Today when I visited the museum for 2$, Yerba was showing me some carvings; she picked up a coconut shell and out jumped an enormous spider. No se preocupa, don't worry she said, it's only a tarantula, then continued to show me round the museum. I kept looking out behind to see where it had gone!

This morning, Nestor and Jimmy collected me earlier and we set off around the island; we stopped at a cave with petroglyphs, one of which could be seen from the boat. Owing to the recent weather it was too dangerous to go in. Last night it absolutely teamed down, so instead of the insect noises, it was the sound of torrential rain on the roof that I heard. I thought I might need a boat to get out! But then to find there was no water, I felt like running outside to rinse off in the rain, but thought I might upset the locals.
Later we visited the original artist, an elderly man in a wheelchair. He is the founder of the art naïf community here which now consists of three generation. Nestor told him I could understand if he spoke slowly and we had a chat. Unfortunately I had none of my paintings in my camera to show him. I bought a small canvas on the basis that the community needs the money, I can afford it, and it's a small contribution to make. Plus I will be unlikely to ever come here again. 
Later I saw his work in the local museum which focuses on the flora and fauna, the cycle of life, history and culture in a naïf style. It is very detailed and colourful. I walked along the path today where further artists exhibited but didn't visit as would have been embarrassed not to have made purchases. Some artists such as the proprietress, has had to stop painting for a while due to wrist problems and her sister Rosa who lives next door told me she suffers from asthma and now has to work in acrylics.
We also visited a community called Macarrón, on one of the other islands. They too had a small artists community,  small museum, library, and a church. The library, which is a very small building is the centre of the community, with internet access, classes and shelves of rather well used and old looking books. But at least they were used!
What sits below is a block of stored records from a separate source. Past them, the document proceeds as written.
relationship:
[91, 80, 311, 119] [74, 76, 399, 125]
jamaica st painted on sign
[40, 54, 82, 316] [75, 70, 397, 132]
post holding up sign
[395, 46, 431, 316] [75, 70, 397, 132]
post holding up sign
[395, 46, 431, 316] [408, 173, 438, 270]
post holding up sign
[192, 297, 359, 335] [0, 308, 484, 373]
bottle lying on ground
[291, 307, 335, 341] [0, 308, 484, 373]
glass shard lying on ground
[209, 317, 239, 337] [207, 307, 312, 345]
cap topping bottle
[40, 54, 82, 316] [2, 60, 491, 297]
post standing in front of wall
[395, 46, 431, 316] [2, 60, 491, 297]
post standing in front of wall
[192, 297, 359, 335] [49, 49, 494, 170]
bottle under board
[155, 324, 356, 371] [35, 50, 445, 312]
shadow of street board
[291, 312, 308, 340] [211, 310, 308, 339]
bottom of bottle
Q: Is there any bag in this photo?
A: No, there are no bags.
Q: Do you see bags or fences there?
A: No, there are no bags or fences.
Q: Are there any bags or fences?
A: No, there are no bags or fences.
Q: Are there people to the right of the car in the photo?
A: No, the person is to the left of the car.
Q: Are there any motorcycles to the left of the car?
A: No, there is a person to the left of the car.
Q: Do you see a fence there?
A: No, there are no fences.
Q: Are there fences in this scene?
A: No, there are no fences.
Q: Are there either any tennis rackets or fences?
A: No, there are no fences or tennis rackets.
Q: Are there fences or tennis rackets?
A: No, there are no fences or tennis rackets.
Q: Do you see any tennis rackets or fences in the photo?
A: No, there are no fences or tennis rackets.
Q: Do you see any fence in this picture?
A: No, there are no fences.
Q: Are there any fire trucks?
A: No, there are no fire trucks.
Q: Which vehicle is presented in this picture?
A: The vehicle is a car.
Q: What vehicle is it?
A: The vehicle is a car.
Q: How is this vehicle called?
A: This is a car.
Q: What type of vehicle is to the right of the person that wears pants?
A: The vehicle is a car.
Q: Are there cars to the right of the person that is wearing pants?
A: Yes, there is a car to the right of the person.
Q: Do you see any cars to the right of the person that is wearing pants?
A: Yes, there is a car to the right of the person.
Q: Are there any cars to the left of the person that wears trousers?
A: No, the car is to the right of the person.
There was also more wild life today, both during the trip and on my own explorations of San Fernando this afternoon.
And some great views too!
I have to admit, this has been quite a culture shock. Costa Rica has become quite normal for me Ometepe last year was lovely, but this is really stepping back and questioning your expectations. It's a good learning opportunity with regard to your personal resourcefulness and hopefully will teach me not to get upset when the boiler breaks down or the utilities stop working! You just have to wipe the slate when it comes to expectations of normality! 
I am not sure the concept of jobs features here either. People work to mend things, catch and grow food, some of which they sell and some make craft items. When I walk in the afternoons, there is a lot of resting going on. My waitress prepares my food, then sits down waiting for the next thing that needs doing!
Ometepe here we come- they had hot water last year!


Wildlife list
Garcia capeverde-green heron
Zopilot-king vulture
Osprey
GUIs común-great kiskadee
Pescador colarejo-ringed kingfisher
Carpintero aledorado-golden olive woodpecker
Buco colarejo-white necked puff bird
Mica-oriole snake
Corredora-green headed streak snake
Hilo de oro- golden orb spider
Frigate bird
Capuchin monkey
Howler monkeys
Velaceous trogan
Grey hawk
Orange chinned parrot
Spotted sandpiper
Great banded ghekko

Hope I am not taking any passengers, as when I closed the lid of my case this morning a huuuge spider ran out  across the wall and behind the spare bed! 



1 comment:

  1. Hi Carolyn
    I truly admire your resilience and ability to cope with all the situations you encounter! I know I simply couldn't !!!
    Also such a good thing that your Spanish is now well established as you would be in deep water without it I think.
    It sounds extremely challenging and a completely different focus on the basics of life so well done gal for coping on your own and making the most of what I'm sure will be a significant talking point once you return home!
    Enjoy the remainder of your visit and do look after yourself especially with all those creepy crawlies around!!!